The extraordinary London Reform Rabbi and community leader Rabbi Hugo Gryn (z”l) who survived Auschwitz, teaches a related and imperishable lesson from his own childhood. 

When the then 12-year-old Hugo and his father were among the starving Jews in the death camps, a fellow Jewish prisoner had announced that Chanukah would begin at sunset. Hugo thought his dad was crazy when he told his son to save the one butter pat they were given and to use it as oil to light the Chanukah lights.

“But they’re starving us to death, Dad,” Hugo replied.

“My dear son,” his father said, “you and I have learned in this place called Auschwitz that a person can live for three days without food. But I want you always to remember that a person cannot live for three minutes without hope. These Chanukah lights, Hugo, are lights of hope.”

Hugo and his father miraculously survived the Holocaust; his other family members did not. But his point holds and was echoed by the Rev. Martin Luther King Jr over 50 years ago: “Darkness cannot drive out darkness; only light can do that. Hate cannot drive out hate; only love can do that.”

Here we are in Memphis, almost 56 years after King left us, standing and then fallen on a balcony in Downtown Memphis when he was only 39 years old. Here we are on this third day of Chanukah seeking ways to fulfill what Rabbi Gryn’s father was teaching him during Chanukah at Auschwitz — that to be a Jew, to be a child of God, is to increase the light of decency, honesty and goodness.

It is a strange fact of history that without Chanukah there would be no Christmas, since Chanukah commemorates the survival of Judaism in 165 BCE against all odds. It’s all chronicled in the book of Maccabees.

A Greek-Assyrian tyrant who literally thought he was God, Antiochus Epiphanes (which means “God manifest”), forbad Jews from practicing their faith. He ransacked the Temple and paraded Jewish women and their children through the streets of Israel before killing them. He left the Jews of that time, led by Judah Maccabee, no choice but to fight for their religious freedom. Had the Maccabees not prevailed, Judaism would have died out over a century before Jesus the Jew was born. Hence the historical linkage between Chanukah and Christmas.

The miracle of Chanukah, however, is based on the legend of what the Maccabees found after restoring the pillaged Temple in Jerusalem. The legend is that there was only enough oil in the Temple to last one day, but it stayed aglow for eight. Above every synagogue ark today is an eternal light, a witness of God’s light to the world, God’s presence in every human being, and the eternal light of the Jewish people. As a remembrance of that miracle, we increase the light each night of Chanukah in a special candelabrum with eight spaces, plus a spot for a helper candle, shamash, with which the other candles are lit. The message of the helper candle for us is that it never loses its own light when it gives — it only increases the light.
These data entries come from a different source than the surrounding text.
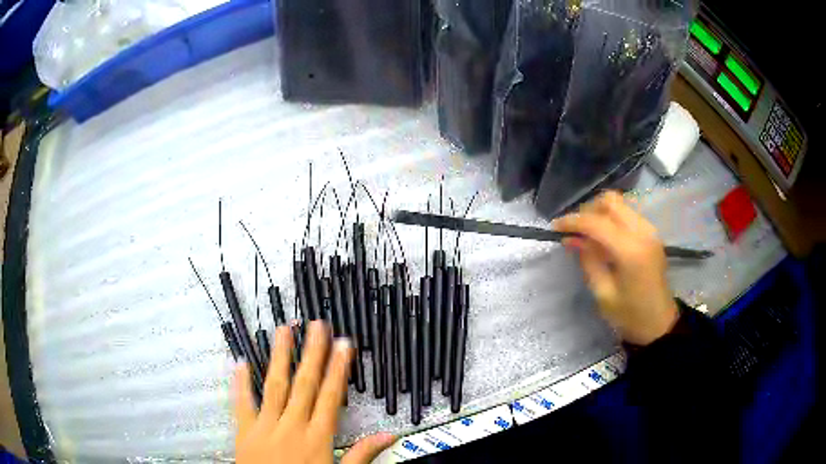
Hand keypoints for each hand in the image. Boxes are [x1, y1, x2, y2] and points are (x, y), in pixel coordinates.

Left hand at [234, 321, 395, 463]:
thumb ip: (362, 453)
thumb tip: (387, 437)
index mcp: (317, 438)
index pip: (330, 396)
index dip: (338, 368)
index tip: (343, 346)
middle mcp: (292, 427)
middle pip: (304, 384)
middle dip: (312, 353)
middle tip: (316, 327)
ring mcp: (266, 427)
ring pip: (274, 386)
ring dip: (280, 357)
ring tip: (283, 332)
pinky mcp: (246, 431)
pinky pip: (242, 403)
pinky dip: (241, 382)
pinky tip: (241, 362)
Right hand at [553, 191, 678, 345]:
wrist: (659, 324)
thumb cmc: (630, 316)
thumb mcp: (603, 294)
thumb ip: (588, 261)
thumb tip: (570, 238)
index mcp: (630, 251)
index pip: (597, 223)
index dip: (572, 221)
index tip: (555, 228)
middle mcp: (642, 232)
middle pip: (610, 202)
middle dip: (587, 211)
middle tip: (575, 231)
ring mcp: (650, 230)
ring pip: (620, 204)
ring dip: (600, 213)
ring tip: (588, 234)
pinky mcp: (652, 234)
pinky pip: (628, 213)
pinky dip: (612, 218)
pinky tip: (605, 237)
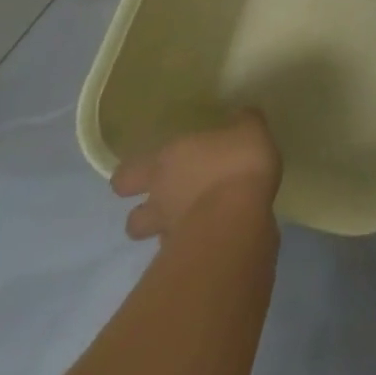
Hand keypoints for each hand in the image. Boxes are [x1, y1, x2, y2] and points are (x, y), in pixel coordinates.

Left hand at [111, 113, 281, 241]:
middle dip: (143, 212)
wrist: (239, 218)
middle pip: (132, 217)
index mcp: (166, 161)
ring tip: (191, 222)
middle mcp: (160, 198)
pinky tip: (213, 237)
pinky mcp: (188, 257)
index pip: (126, 175)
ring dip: (167, 232)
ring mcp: (170, 232)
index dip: (132, 176)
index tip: (146, 172)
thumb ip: (242, 122)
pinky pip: (182, 252)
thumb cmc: (236, 163)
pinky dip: (192, 246)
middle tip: (166, 202)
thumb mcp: (250, 129)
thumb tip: (240, 117)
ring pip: (154, 238)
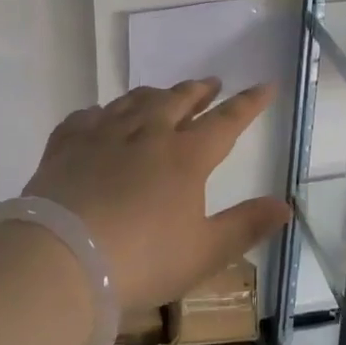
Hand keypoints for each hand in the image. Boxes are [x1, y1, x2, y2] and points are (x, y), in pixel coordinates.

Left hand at [20, 79, 292, 309]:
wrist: (60, 260)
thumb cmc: (141, 260)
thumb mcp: (204, 252)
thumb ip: (246, 226)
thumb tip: (285, 206)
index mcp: (185, 156)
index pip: (227, 120)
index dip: (249, 103)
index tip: (265, 85)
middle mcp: (147, 133)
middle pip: (179, 100)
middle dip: (200, 90)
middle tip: (211, 84)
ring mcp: (103, 133)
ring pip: (135, 100)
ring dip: (156, 94)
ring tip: (163, 95)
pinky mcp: (67, 143)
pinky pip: (89, 115)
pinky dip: (103, 113)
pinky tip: (102, 118)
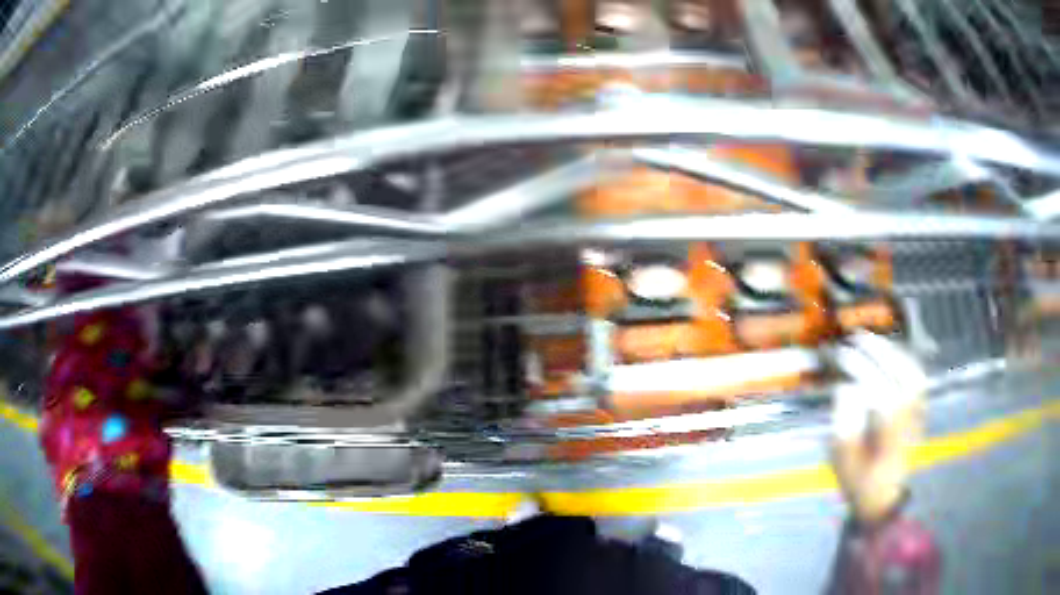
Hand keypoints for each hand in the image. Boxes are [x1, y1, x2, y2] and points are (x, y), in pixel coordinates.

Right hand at [829, 332, 926, 524]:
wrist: (885, 499)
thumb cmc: (860, 483)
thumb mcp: (844, 461)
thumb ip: (844, 424)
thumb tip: (845, 388)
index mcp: (889, 439)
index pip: (880, 394)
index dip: (862, 371)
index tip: (842, 356)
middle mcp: (910, 422)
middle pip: (902, 378)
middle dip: (879, 352)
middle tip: (857, 337)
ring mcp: (919, 415)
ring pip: (914, 374)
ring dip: (893, 352)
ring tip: (873, 340)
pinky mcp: (921, 411)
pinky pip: (917, 378)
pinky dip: (904, 360)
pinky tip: (890, 354)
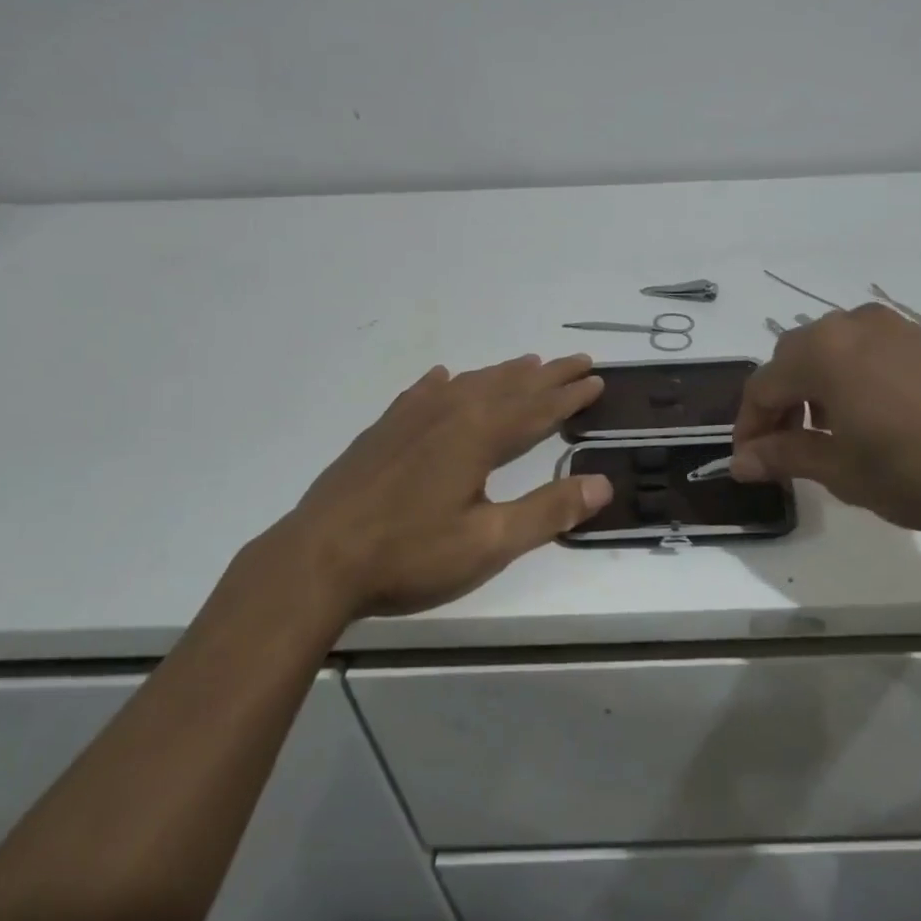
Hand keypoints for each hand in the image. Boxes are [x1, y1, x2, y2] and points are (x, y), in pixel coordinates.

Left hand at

We need a candle to light the candles — the shammes reflects the reality that we need each other to bring light, and that we don’t diminish our own light when we help others glow.
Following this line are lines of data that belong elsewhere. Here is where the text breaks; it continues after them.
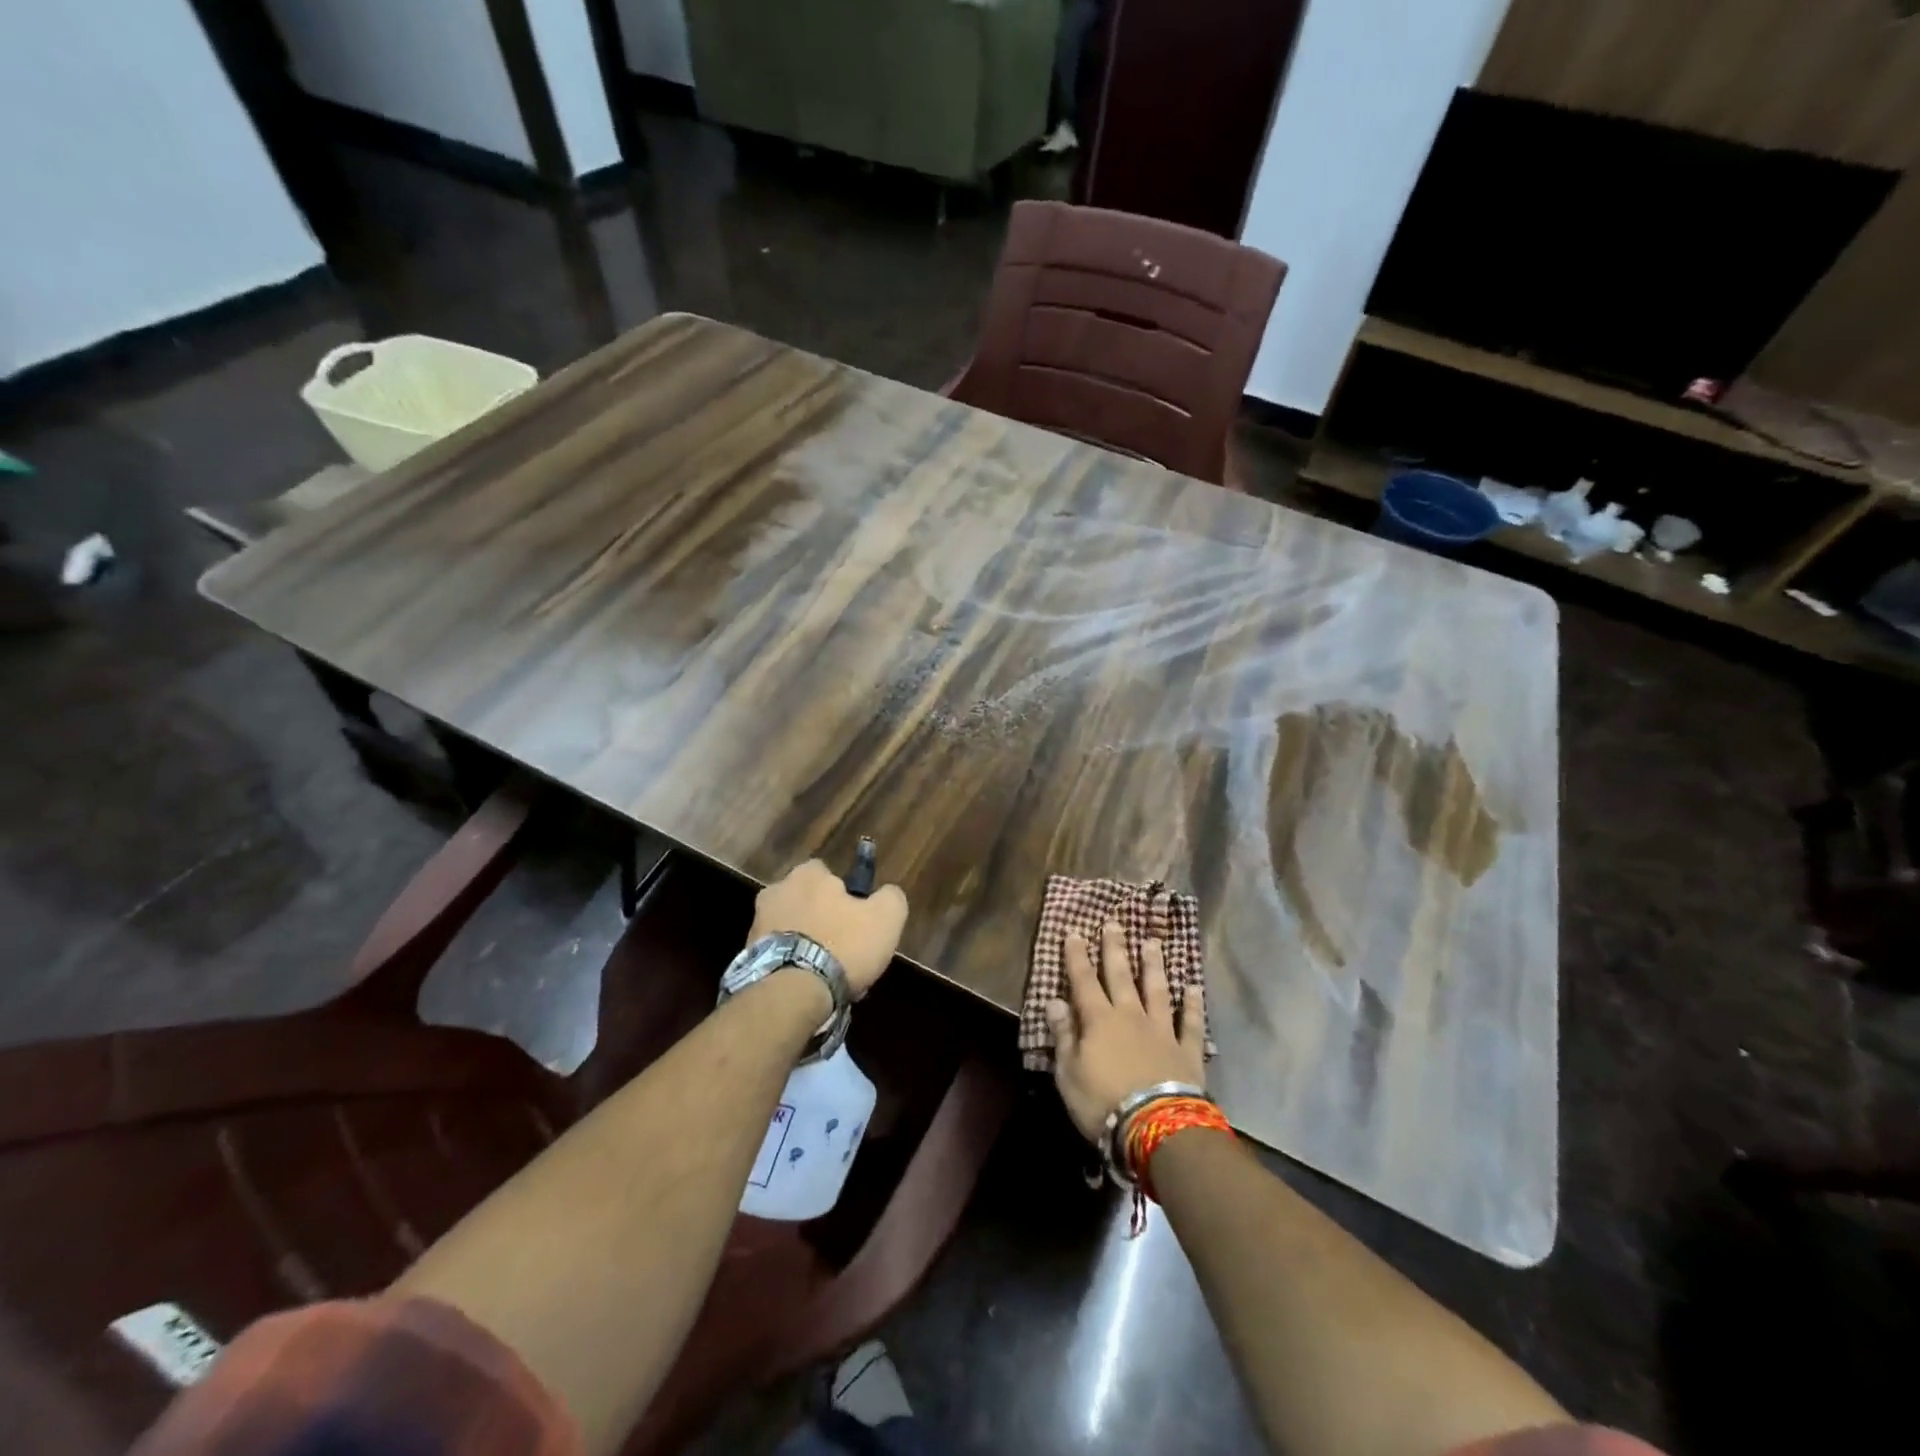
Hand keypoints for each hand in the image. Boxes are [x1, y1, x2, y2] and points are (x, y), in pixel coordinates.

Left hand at [749, 860, 908, 996]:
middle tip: (840, 946)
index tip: (855, 917)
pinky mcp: (746, 957)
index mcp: (807, 875)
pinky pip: (776, 954)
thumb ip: (891, 897)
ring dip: (803, 941)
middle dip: (819, 917)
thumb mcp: (887, 917)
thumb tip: (886, 894)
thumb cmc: (843, 946)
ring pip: (789, 927)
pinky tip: (806, 985)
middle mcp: (775, 891)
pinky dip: (789, 964)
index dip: (843, 894)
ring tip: (824, 972)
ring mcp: (756, 924)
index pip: (826, 872)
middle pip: (804, 899)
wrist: (792, 993)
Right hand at [1045, 921, 1205, 1142]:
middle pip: (1121, 976)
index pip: (1084, 981)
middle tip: (1114, 923)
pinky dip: (1192, 1005)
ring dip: (1153, 966)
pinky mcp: (1187, 1051)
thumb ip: (1063, 1035)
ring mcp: (1161, 1031)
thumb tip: (1054, 1001)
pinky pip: (1189, 1022)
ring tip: (1152, 943)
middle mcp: (1130, 1016)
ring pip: (1156, 990)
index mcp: (1099, 1021)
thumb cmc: (1102, 1102)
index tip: (1075, 932)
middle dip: (1115, 948)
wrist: (1156, 1127)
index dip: (1077, 957)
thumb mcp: (1068, 1073)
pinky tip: (1194, 987)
Interestingly, Chanukah did not make the final cut of the Hebrew Bible when the canon was decided in the first century. The likely reason is this: Chanukah is the first recorded struggle for religious freedom with the military victory of the smaller Maccabees miraculously defeating the Greek-Assyrian army, but it wasn’t long before the crushing Romans overtook Jerusalem and brutalized, crucified, and massacred the Jewish descendants of the Maccabees. The biblical reading, therefore, chosen by the early rabbis for Chanukah focuses on the power of the human spirit, not the spirit of military power. “Not by might, nor by power,” the angel of God says in Zechariah 4:6, “but by My spirit ….”

The Chanukah story is thus not simply about an outer struggle for freedom and independence. It is also about finding inner strength and light no matter what the darkness. Just as that small bit of oil discovered in the Jerusalem Temple seemed far too little yet proved to be more than enough, perhaps it is possible to find that even in our own darkness, there is light enough. Chanukah teaches that even when it’s darkest, it is always possible to find light.